EPVS | DAVID LASCARIS
Thunderbolt
Dal 15 gennaio al 15 febbraio 2020.
Mercoledì 15 gennaio, Borghini Arte Contemporanea inaugura la doppia personale Thunderbolt di EPVS e David Lascaris, a cura di Giuditta Elettra Lavinia Nidiaci.
La mostra si inserisce all’interno di un percorso di ricerca, portato avanti dalla galleria nel corso del tempo, non solo sulla relazione tra luce e arte, ma anche sul rapporto tra l’uomo e l’energia. In questa occasione è la forza sprigionata dai fulmini ad essere indagata dai due artisti e dalle loro modalità di espressione completamente diverse.
EPVS vuole raccontare il fenomeno dei fulmini globulari, molto rari in natura, la cui traduzione in tedesco (che fa da eco alle origini dell’artista) dà il titolo alla sua opera: Kugelblitz. La sequenza di foto mostra queste sfere di fuoco ed energia che, durante temporali estremamente violenti, si formano improvvisamente nell’aria carica di elettricità. La scelta dei fulmini globulari non è certamente casuale perché l’artista da sempre lavora con le forme sferiche nelle loro declinazioni più varie. L’insieme dell’installazione cala l’osservatore nell’illusione di essere davanti ad un’esplosione di energia rossa e bianca. Il risultato, tuttavia, non è violento perché le immagini sono diafane e lievi: ci parlano sottovoce dell’attimo di paura che proviamo guardando i fulmini di un temporale; di quel fremito, quasi impercettibile, che riusciamo a controllare perché certi di essere al sicuro, ma che allo stesso tempo ci ricorda quanto l’uomo possa essere fragile nella grandezza della natura.
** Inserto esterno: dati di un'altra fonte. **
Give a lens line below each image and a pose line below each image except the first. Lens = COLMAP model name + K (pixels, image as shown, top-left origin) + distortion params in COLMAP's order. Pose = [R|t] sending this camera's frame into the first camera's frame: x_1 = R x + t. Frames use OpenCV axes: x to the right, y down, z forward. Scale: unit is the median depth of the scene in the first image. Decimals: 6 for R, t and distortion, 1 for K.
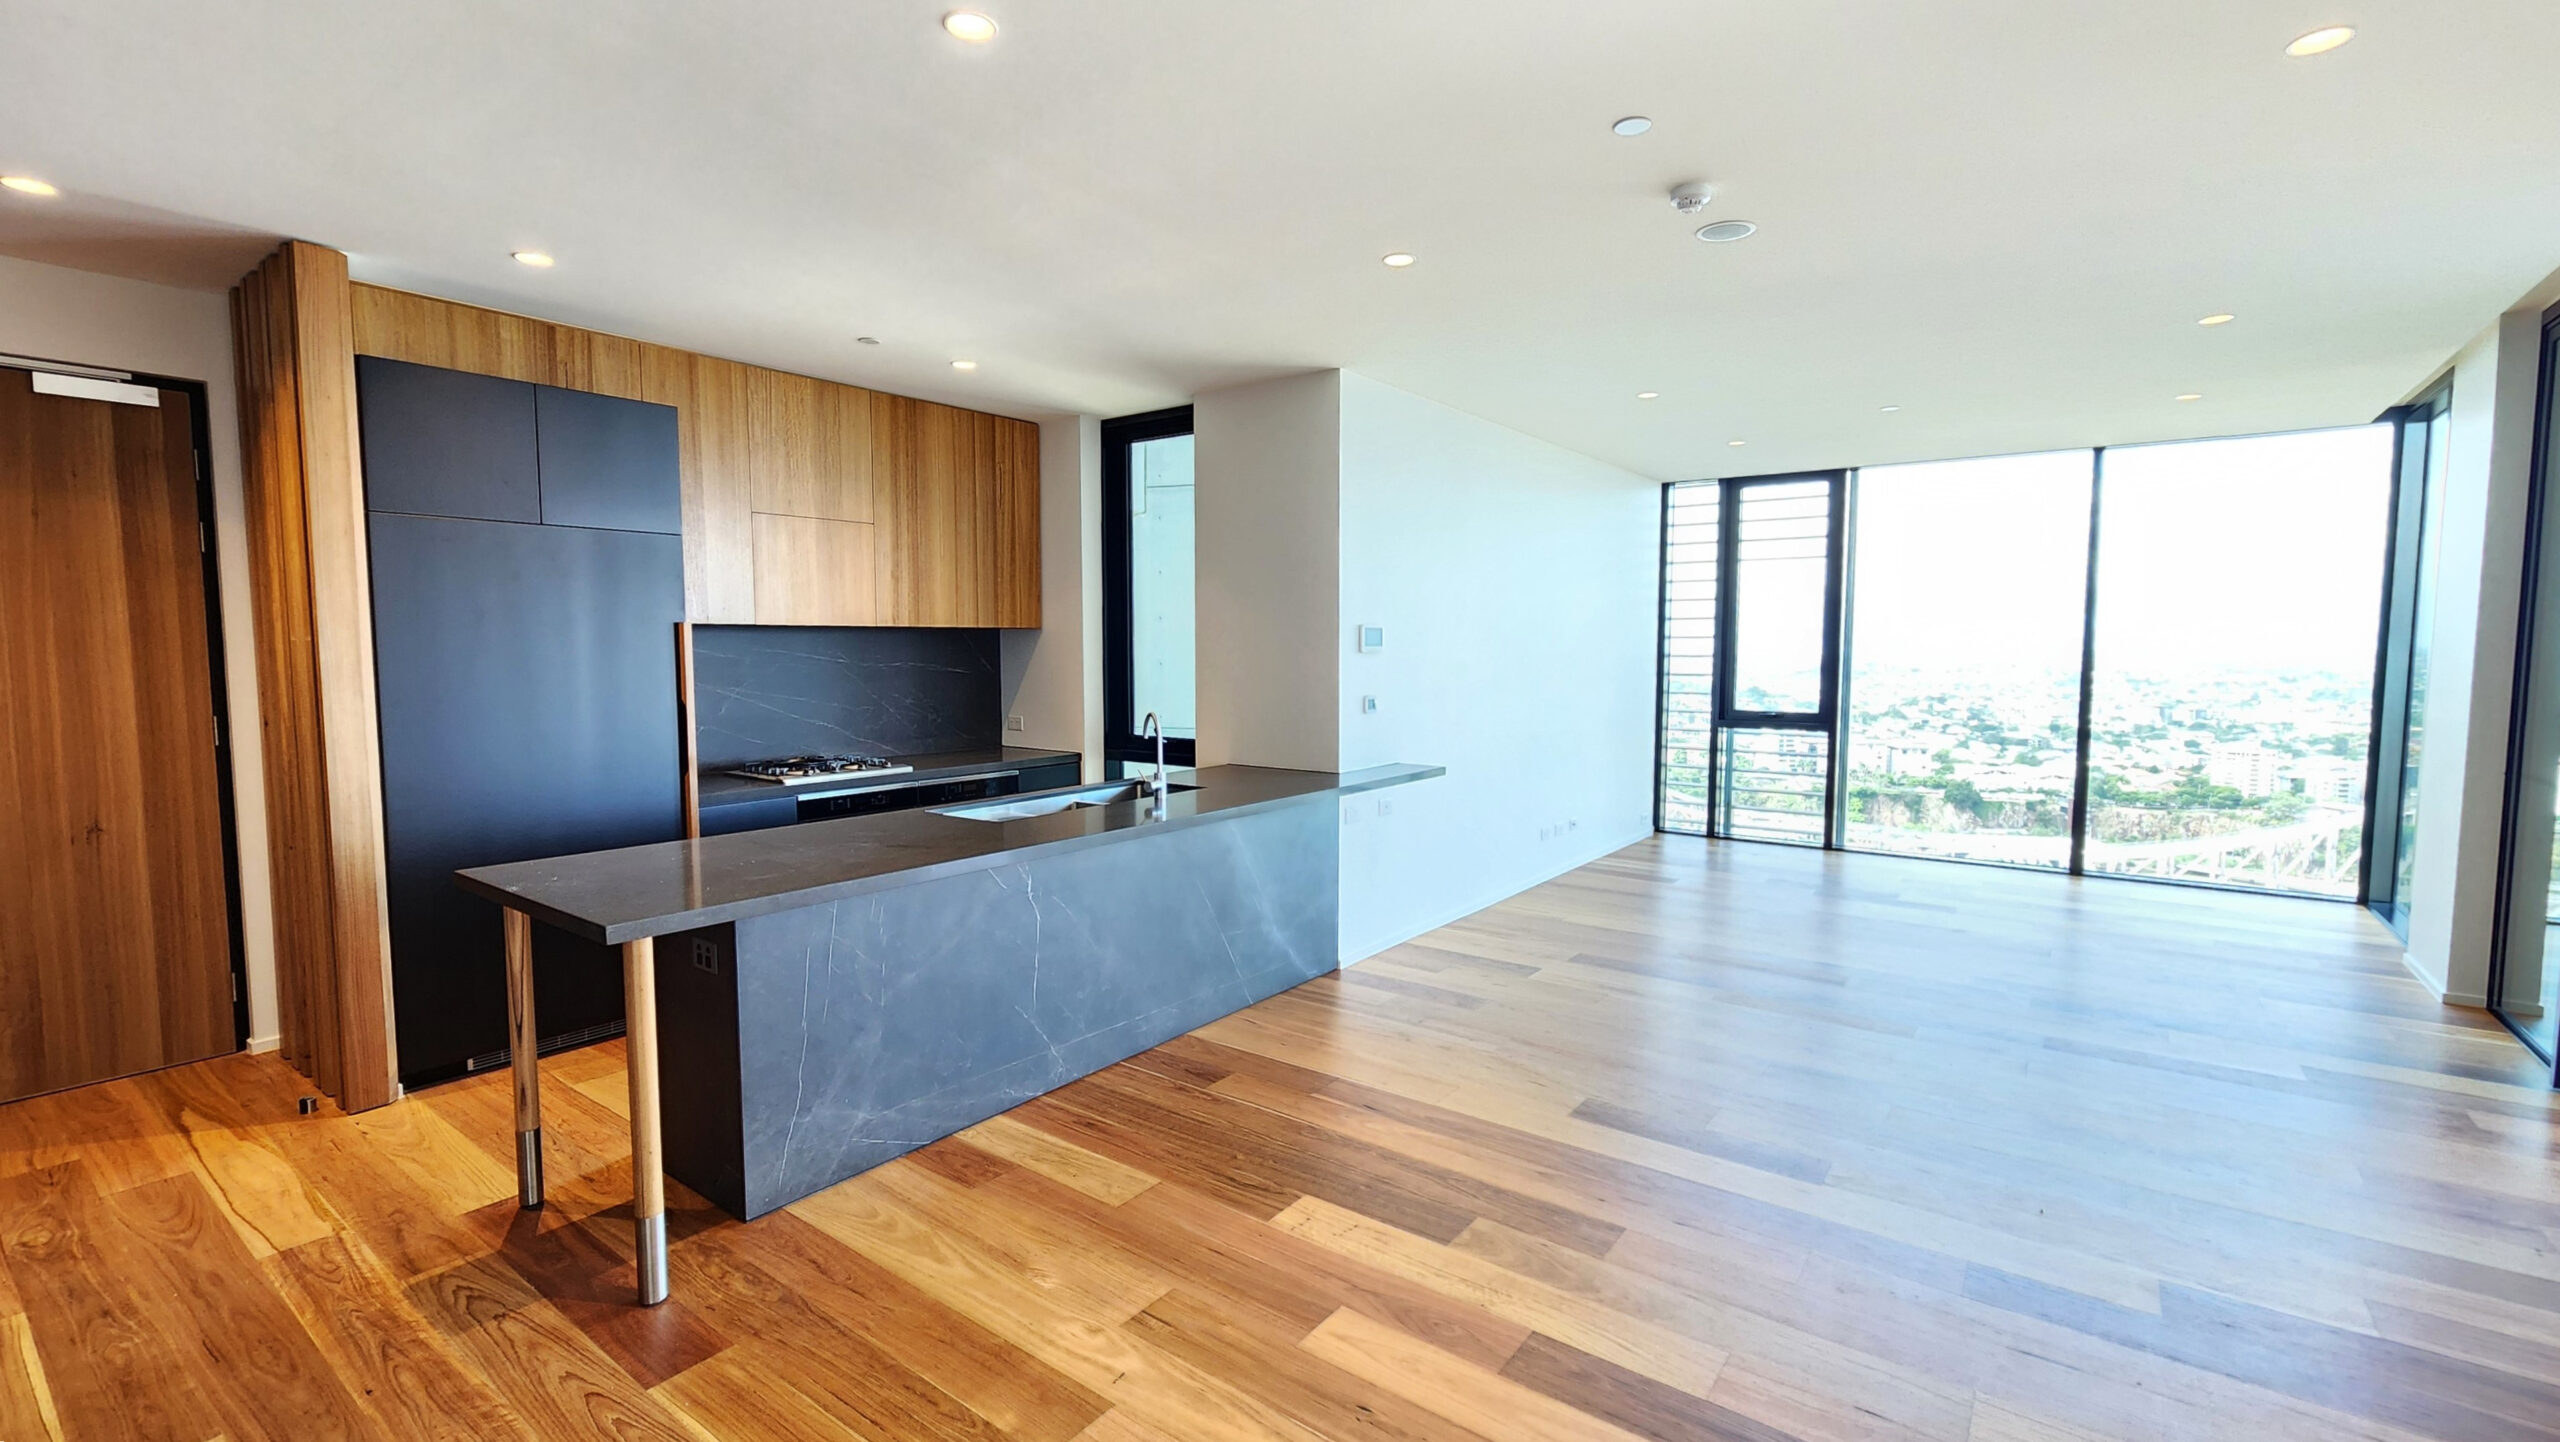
lens RADIAL K [[1116.3, 0, 1250.0], [0, 1116.3, 731.2], [0, 0, 1]] dist [-0.000454, -0.000011]
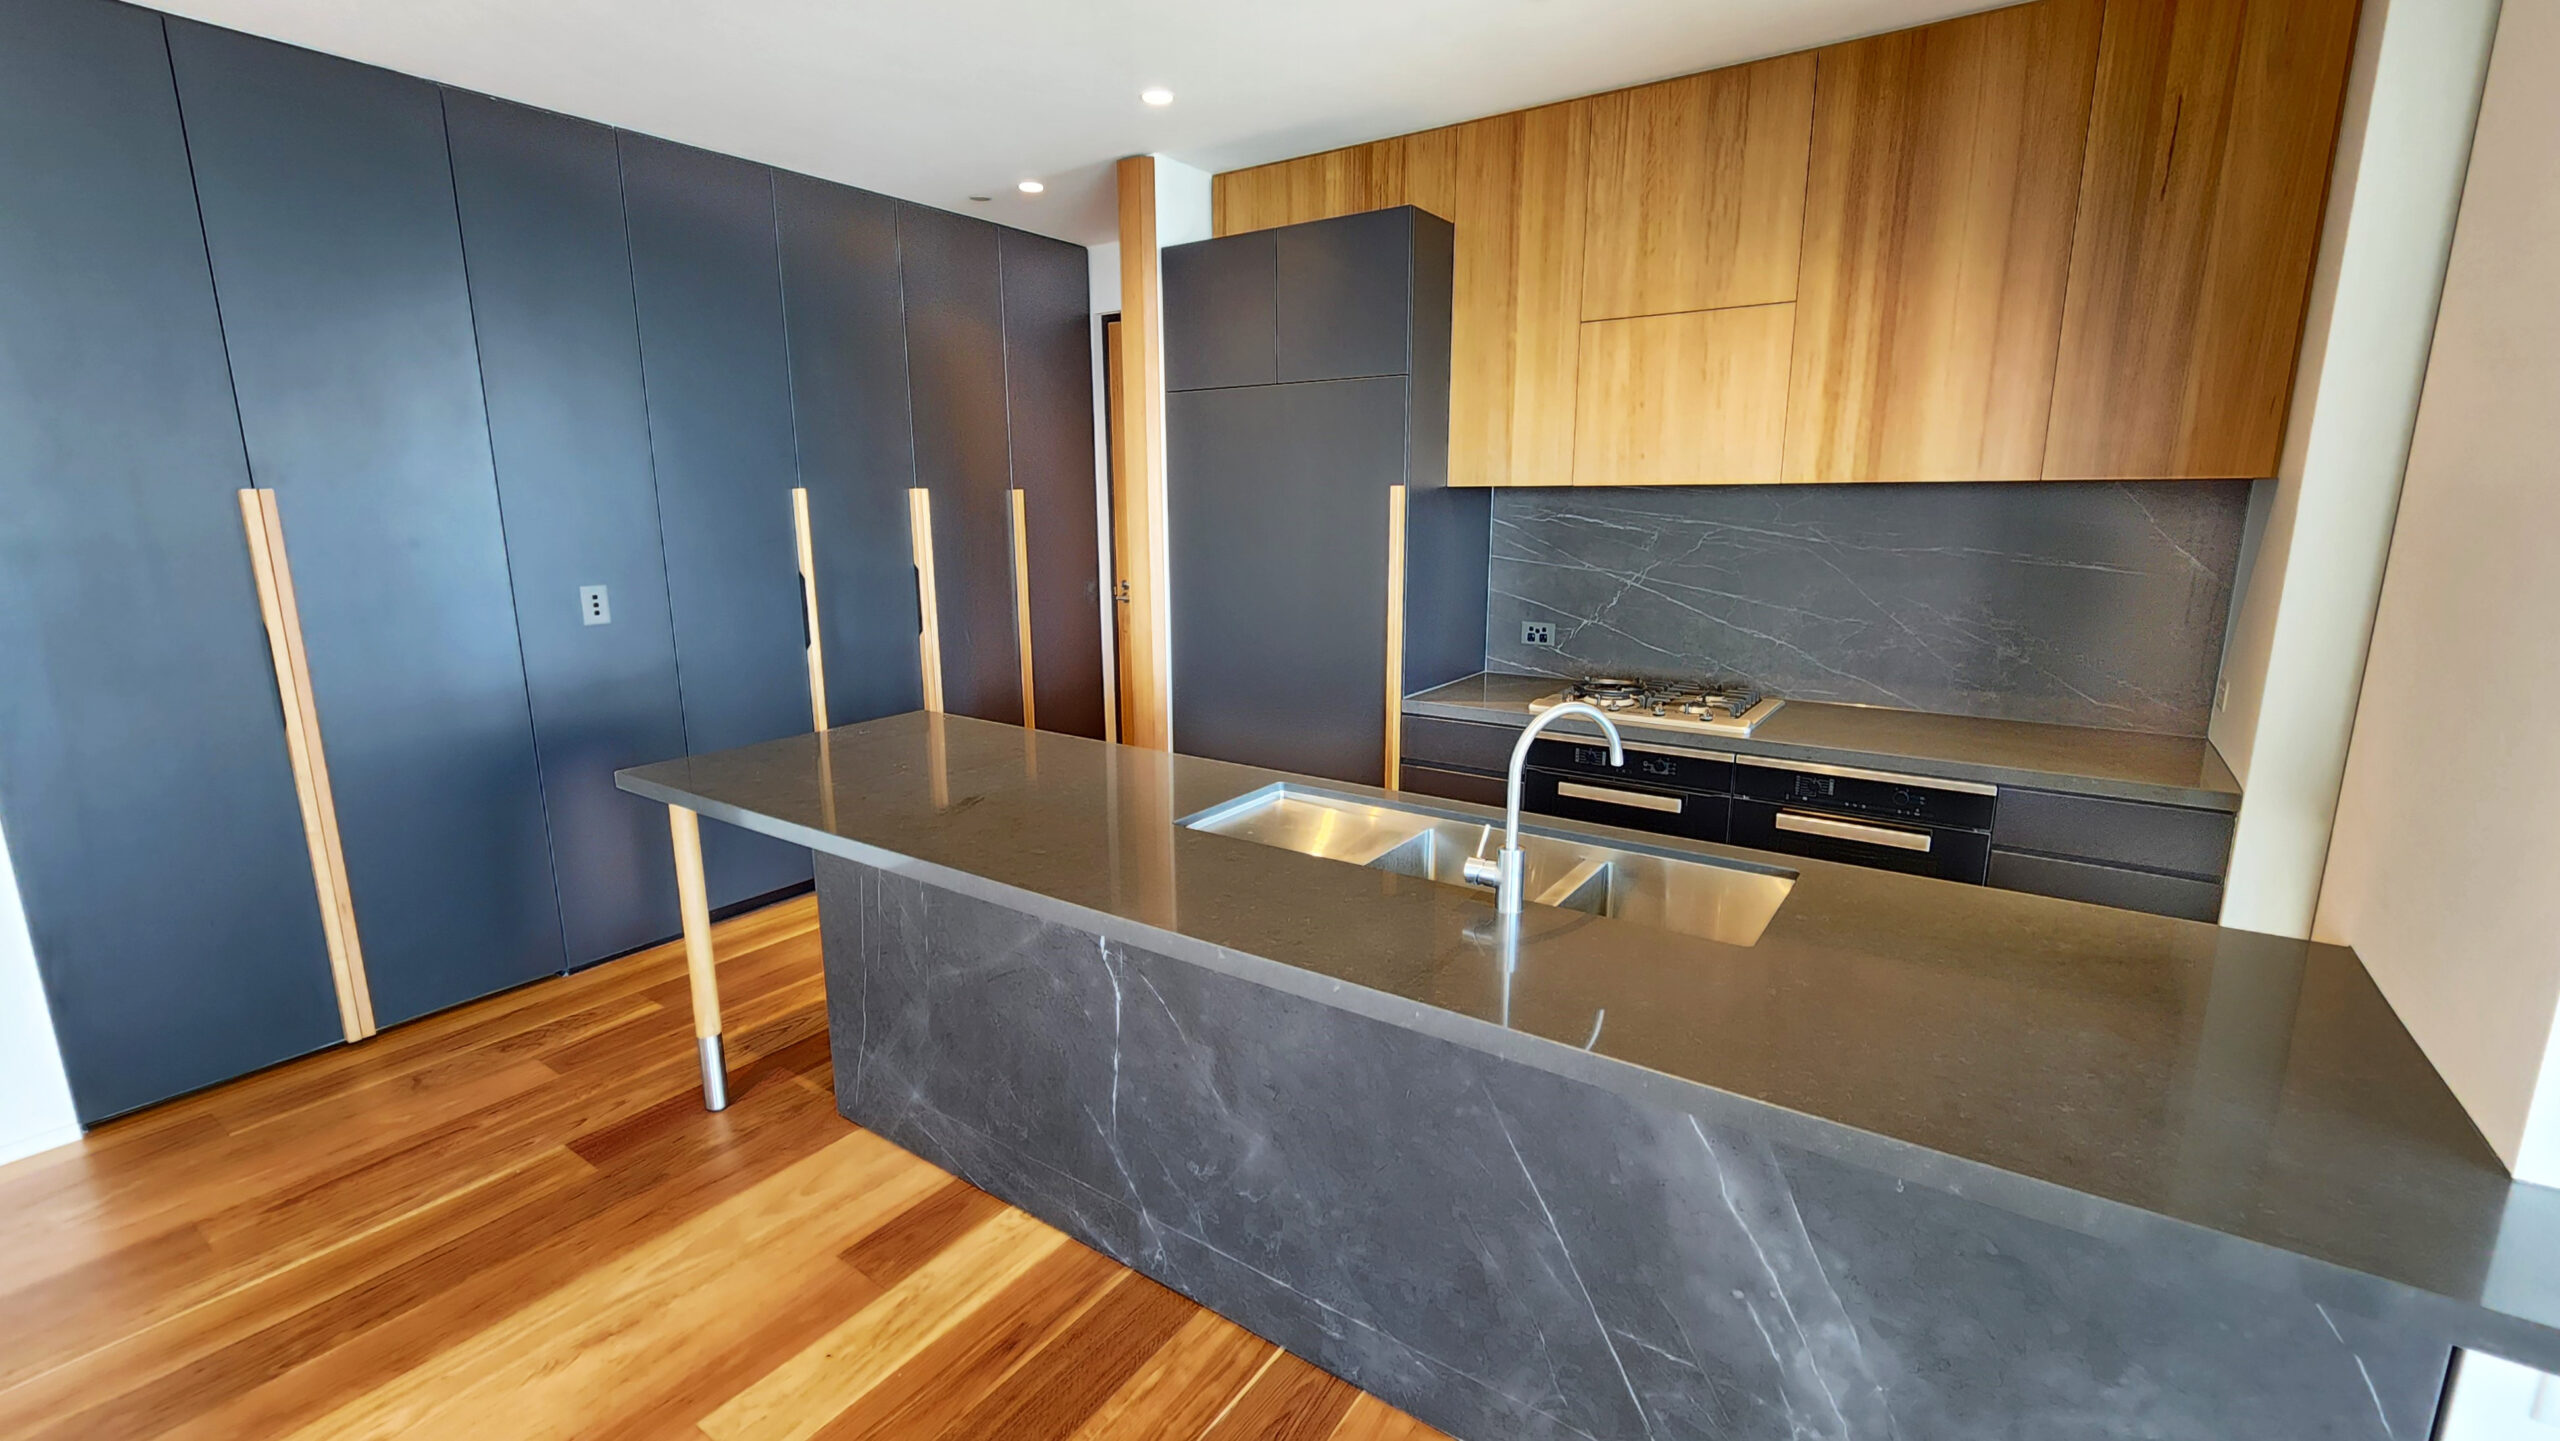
lens RADIAL K [[1069.7, 0, 1280.0], [0, 1069.7, 720.5], [0, 0, 1]] dist [-0.001165, 0.000793]
pose [[0.053383, 0.210175, -0.976205, 0.251688], [-0.074585, 0.975708, 0.205990, -0.074165], [0.995785, 0.061814, 0.067762, 0.768636]]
EPVS, quindi, crea un cammino emotivo che parte da un fenomeno fisico e arriva a mostrare i timori inconsci dell’essere umano, riuscendo a trascendere il concreto e il reale.
David Lascaris lavora in maniera diametralmente opposta indirizzando l’osservatore verso un’operazione molto più concreta: la concettualizzazione verbale del terrore di fronte alla potenza dei fulmini che viene descritta come un mistero tremendo (tremendum) e affascinante (fascinans). Il riferimento è anche al divino, tema particolarmente caro all’artista e usato dall’uomo per comprendere ciò che non poteva essere spiegato scientificamente. L’inaccessibilità al mistero ultraterreno è rievocata dall’impossibilità di riconoscere a prima vista i due aggettivi che compongono l’installazione. L’osservatore, dunque, deve prendersi il tempo necessario per cercare di interpretare e progressivamente è spinto ad allontanarsi dalla sua irrazionalità. David Lascaris crea una distanza dalle paure ataviche dell’uomo, quasi le sterilizza, costringendoci a mettere in atto il meccanismo logico del pensiero e del linguaggio: osservare, leggere, capire, rielaborare e solo alla fine ciascuno trova la libertà delle proprie emozioni di fronte all’opera.